20Which were made from blue-painted steel tube frames and shiny metal slide-parts, and were located next to the freeway across from Tokyo Disneyland.
21In the Osh Kosh B’gosh overalls her grandmother had sent from the United States.

12 responses to “The keg of beer (annotated version)

  1. Supercool story, mig… here’s hoping I grow up to become as good of a father :-)

    Congratulations to Beta!

  2. I have always thought very highly of men who are devoted to their children; and who are wise enough to guide their children to be the best persons they can be without imposing their own ideas on them nor trying to live vicariously through them. I think you qualify, mig! This is a wonderful testimonial to fatherhood.

    Congratulations to Beta!

  3. k.

    one – only one – of the reasons i’ve loved your blog since i first found it – whenever that was – is the beautiful, wonderful way you write about your children.

  4. mig

    Here is the thing, I think, one thing, about parenting: you can stand beneath them when they go up the ladder, and you can wait at the bottom of the slide and catch them when they come down, but in between, up at the top, there is a little platform and you can stand only right or left but they could fall in either direction and you can only let them go and hope. That constant letting go is the scariest part.
    Or part of the scariest part.
    Or one of the parts of one of the scariest parts.

  5. mig

    …but as to whether this is good fathering you’d have to ask Beta.

  6. Bauke

    At least you can use parts of this speech when she gets married. Then you ARE allowed to embarrass her. It’s tradition… :-)

    Kids growing up must be scary, but it sounds like you’ve done a good job. Apart from the drowning and headbutting the ceiling thing… ;-)

  7. I agree, you gotta make the speech. And make sure Butterfly Kisses plays in the background :). It’s not fair, they grow up so fast! Congrats to both of you!

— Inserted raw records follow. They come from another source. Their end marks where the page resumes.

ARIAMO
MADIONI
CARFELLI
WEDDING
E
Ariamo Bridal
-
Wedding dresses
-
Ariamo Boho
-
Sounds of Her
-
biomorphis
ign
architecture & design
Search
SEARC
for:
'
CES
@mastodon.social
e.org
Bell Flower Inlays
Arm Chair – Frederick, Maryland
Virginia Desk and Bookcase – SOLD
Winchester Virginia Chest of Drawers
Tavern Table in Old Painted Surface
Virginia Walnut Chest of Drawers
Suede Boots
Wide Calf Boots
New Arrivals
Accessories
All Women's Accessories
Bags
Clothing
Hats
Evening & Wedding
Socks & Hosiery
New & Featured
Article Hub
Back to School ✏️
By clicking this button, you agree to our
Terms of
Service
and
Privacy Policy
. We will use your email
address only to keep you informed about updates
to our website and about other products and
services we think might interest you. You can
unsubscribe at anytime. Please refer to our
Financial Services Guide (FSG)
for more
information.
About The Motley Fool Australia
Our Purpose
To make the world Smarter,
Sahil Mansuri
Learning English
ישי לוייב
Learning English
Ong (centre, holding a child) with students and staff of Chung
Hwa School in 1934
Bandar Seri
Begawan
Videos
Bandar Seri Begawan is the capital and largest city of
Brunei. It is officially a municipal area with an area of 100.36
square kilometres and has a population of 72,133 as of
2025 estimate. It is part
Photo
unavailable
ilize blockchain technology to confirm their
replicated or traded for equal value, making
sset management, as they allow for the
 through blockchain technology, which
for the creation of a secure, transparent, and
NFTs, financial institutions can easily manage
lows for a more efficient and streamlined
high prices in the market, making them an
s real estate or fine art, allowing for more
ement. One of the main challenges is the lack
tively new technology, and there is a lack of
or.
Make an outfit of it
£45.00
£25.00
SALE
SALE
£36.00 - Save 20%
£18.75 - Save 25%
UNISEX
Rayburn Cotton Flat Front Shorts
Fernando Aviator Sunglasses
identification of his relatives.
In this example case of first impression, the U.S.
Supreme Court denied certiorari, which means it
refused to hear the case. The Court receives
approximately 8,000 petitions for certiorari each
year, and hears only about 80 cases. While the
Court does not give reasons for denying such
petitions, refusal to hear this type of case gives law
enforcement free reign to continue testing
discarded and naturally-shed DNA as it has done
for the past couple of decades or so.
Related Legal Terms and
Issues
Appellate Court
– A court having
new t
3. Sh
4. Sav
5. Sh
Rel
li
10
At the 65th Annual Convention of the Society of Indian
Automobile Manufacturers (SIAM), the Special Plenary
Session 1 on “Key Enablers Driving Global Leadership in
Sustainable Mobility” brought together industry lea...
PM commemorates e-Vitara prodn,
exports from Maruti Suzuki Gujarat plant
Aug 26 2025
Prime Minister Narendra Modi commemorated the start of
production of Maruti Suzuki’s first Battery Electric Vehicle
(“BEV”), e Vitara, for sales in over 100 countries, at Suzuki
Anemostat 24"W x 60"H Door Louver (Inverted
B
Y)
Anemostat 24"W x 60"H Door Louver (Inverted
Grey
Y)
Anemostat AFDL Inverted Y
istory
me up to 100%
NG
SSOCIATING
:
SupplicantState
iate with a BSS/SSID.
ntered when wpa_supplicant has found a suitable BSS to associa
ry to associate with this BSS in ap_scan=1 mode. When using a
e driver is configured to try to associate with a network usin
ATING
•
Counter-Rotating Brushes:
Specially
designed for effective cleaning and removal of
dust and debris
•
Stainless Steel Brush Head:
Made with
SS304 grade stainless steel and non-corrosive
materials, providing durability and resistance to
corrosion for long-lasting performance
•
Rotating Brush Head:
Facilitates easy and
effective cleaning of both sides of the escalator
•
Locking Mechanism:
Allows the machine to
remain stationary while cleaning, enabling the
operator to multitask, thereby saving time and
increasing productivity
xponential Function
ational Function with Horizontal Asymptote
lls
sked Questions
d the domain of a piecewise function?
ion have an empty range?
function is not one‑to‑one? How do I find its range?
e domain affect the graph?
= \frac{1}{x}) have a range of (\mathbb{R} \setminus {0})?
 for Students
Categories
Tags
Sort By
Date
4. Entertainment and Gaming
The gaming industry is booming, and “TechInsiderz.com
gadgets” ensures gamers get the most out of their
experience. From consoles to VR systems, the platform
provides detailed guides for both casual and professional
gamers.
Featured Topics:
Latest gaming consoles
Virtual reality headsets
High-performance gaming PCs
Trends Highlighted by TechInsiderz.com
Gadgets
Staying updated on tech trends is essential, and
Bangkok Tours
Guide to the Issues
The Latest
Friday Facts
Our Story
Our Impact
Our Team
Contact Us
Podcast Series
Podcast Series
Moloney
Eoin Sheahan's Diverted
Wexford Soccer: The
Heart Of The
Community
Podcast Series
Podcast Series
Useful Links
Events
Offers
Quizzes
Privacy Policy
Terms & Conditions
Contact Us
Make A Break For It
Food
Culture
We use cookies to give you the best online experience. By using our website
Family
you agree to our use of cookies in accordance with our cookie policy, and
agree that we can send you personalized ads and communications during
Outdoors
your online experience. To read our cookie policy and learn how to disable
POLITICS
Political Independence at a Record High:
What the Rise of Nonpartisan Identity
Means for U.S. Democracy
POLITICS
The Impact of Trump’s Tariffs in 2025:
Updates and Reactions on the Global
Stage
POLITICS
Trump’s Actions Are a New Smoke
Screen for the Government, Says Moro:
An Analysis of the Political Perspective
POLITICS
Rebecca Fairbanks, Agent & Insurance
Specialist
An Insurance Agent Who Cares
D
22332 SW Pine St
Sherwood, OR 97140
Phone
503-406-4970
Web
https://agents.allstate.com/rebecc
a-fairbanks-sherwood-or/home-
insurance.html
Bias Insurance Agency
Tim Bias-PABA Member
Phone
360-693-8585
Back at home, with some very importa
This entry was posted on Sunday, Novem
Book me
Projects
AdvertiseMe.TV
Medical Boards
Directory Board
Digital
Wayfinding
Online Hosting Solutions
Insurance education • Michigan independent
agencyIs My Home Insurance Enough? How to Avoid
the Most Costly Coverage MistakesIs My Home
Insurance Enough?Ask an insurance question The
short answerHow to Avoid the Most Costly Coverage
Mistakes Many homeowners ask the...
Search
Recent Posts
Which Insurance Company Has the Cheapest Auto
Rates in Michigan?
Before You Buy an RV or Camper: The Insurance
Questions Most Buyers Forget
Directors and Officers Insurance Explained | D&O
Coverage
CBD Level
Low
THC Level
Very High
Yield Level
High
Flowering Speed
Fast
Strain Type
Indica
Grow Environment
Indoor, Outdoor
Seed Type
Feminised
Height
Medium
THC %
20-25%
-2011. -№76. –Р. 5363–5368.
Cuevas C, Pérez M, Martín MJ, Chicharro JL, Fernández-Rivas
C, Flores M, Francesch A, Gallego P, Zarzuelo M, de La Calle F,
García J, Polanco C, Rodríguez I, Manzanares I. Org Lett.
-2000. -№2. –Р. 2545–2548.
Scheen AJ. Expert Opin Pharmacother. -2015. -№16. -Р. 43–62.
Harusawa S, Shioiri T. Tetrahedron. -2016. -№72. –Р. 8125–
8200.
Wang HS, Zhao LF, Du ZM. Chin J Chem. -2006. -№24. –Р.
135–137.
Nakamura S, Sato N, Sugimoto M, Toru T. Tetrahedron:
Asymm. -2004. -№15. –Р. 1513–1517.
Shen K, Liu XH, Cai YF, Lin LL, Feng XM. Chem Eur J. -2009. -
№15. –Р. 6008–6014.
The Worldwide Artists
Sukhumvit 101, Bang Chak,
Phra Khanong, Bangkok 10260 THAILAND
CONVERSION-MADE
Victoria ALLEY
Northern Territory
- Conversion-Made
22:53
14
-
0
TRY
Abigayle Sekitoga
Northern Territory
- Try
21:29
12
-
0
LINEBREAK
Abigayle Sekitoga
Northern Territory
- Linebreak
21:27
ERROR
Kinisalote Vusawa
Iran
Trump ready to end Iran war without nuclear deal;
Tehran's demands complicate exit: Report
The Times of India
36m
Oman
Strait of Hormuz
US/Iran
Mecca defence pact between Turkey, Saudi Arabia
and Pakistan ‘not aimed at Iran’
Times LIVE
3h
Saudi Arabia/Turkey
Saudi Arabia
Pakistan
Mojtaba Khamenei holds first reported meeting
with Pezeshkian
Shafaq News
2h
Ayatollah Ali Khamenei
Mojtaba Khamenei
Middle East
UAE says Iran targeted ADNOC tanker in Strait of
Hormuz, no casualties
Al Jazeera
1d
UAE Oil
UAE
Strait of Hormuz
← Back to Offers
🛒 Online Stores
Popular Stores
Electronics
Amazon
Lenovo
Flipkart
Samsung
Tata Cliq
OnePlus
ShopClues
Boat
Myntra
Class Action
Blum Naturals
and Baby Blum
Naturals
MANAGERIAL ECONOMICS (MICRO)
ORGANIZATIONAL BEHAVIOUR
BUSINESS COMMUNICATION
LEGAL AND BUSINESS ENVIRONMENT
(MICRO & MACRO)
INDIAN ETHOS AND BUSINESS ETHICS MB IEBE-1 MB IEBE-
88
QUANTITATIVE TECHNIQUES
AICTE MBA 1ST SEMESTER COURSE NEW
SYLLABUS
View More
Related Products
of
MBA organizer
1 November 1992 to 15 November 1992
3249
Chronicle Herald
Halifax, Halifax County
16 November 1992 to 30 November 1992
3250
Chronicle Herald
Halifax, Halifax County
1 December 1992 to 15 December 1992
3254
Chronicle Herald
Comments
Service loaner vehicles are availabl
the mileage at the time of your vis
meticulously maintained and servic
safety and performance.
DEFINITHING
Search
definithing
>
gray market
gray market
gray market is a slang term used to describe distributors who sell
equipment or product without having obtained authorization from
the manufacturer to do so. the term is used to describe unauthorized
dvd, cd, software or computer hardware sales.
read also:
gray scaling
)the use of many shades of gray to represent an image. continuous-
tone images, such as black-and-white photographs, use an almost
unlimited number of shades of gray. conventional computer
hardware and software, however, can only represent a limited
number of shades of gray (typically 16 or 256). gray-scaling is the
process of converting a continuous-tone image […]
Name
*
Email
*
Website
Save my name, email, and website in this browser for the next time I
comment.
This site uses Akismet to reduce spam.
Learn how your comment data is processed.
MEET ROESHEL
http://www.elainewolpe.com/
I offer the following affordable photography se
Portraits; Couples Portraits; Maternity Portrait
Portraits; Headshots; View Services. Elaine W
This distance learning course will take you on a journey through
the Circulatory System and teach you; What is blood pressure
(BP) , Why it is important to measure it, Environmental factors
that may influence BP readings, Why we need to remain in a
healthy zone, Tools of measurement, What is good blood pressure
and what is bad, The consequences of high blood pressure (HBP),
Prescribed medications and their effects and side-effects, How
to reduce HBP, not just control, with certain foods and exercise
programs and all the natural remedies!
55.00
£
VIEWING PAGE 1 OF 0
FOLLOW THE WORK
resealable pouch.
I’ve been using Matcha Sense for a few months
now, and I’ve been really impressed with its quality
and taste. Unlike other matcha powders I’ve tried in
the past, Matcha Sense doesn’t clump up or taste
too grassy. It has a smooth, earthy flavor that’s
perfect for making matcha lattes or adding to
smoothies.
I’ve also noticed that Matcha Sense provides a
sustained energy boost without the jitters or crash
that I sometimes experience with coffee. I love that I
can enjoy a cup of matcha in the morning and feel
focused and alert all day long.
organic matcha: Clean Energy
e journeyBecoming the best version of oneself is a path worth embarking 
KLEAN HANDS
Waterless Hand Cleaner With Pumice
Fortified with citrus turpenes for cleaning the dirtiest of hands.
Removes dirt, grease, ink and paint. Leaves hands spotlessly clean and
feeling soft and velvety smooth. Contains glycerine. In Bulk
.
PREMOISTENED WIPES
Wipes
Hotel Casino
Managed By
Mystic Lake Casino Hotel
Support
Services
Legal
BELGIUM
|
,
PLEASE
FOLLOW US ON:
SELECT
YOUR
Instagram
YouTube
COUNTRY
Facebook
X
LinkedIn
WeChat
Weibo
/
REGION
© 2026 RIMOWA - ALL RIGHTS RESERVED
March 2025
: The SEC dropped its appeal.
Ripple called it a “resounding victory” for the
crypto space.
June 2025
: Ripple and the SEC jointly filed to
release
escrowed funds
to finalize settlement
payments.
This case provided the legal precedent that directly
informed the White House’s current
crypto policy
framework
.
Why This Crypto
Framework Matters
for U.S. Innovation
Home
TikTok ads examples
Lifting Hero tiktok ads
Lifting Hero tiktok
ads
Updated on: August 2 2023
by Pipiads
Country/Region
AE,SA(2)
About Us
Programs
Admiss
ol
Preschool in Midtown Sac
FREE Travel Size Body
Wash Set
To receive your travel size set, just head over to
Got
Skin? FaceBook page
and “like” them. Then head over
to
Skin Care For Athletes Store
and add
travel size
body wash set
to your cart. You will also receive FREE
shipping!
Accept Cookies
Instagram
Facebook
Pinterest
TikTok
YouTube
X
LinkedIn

  8. Lordy, this kindles grandparent fever. I am so ready to change diapers again. It has been thirty-five years, but my daughter has finally found a great guy, and, who knows.
    Not a whisper to her about this, of course!

  9. beta

    i shouldn’t read these kinda things at work… i almost cried when a bunch of dutch people came in. i can only say thanks… and that i wished you had made that speech. but then i really would have had to remind you that it’s H

  10. mig

    yes, the Dutch sometimes make me cry as well.

    (I knew it’s H

  11. zeynep

    Hi,
    I just strarted reading your blog (because I just strarted reading Francis’ blog about learning Swedish and he speaks (uhm writes) very highly of you.
    Your speech for your daughter’s graduation did not make me almost cry, it made finish a pack of kleenex ! Your wife knew how to choose a husband who would make an excellent father (and yes – am a married woman so all the credit goes to us at the end :)))
    Thank you for sharing your life so beautifully
    Zeynep

  12. mig

    thank you very much. i think very highly of francis as well.